→ WHAT IS NEEDED
Reproduce the stretch from the start of the material through the line containing "they are more", substituting "worksite" for "job site" and leaving all other wording unchanged.

→ EXERCISE MATERIAL
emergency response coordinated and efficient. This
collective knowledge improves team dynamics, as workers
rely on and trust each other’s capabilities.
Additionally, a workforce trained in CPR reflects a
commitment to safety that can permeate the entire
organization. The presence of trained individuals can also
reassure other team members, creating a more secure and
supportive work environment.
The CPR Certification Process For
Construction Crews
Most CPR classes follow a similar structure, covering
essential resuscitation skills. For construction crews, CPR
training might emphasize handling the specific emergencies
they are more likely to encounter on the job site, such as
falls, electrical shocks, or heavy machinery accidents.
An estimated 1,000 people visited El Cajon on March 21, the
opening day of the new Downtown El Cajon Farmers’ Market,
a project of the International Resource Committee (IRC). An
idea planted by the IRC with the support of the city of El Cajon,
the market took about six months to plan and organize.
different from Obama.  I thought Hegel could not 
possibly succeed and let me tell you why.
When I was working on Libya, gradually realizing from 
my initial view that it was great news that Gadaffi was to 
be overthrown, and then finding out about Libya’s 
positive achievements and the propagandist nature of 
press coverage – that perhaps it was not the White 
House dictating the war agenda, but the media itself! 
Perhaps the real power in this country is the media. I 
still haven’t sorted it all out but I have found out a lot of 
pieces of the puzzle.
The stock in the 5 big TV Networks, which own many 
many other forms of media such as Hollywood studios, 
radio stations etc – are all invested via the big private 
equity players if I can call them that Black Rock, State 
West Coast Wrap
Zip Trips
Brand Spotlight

→ FINAL ANSWER
emergency response coordinated and efficient. This
collective knowledge improves team dynamics, as workers
rely on and trust each other’s capabilities.
Additionally, a workforce trained in CPR reflects a
commitment to safety that can permeate the entire
organization. The presence of trained individuals can also
reassure other team members, creating a more secure and
supportive work environment.
The CPR Certification Process For
Construction Crews
Most CPR classes follow a similar structure, covering
essential resuscitation skills. For construction crews, CPR
training might emphasize handling the specific emergencies
they are more likely to encounter on the worksite, such as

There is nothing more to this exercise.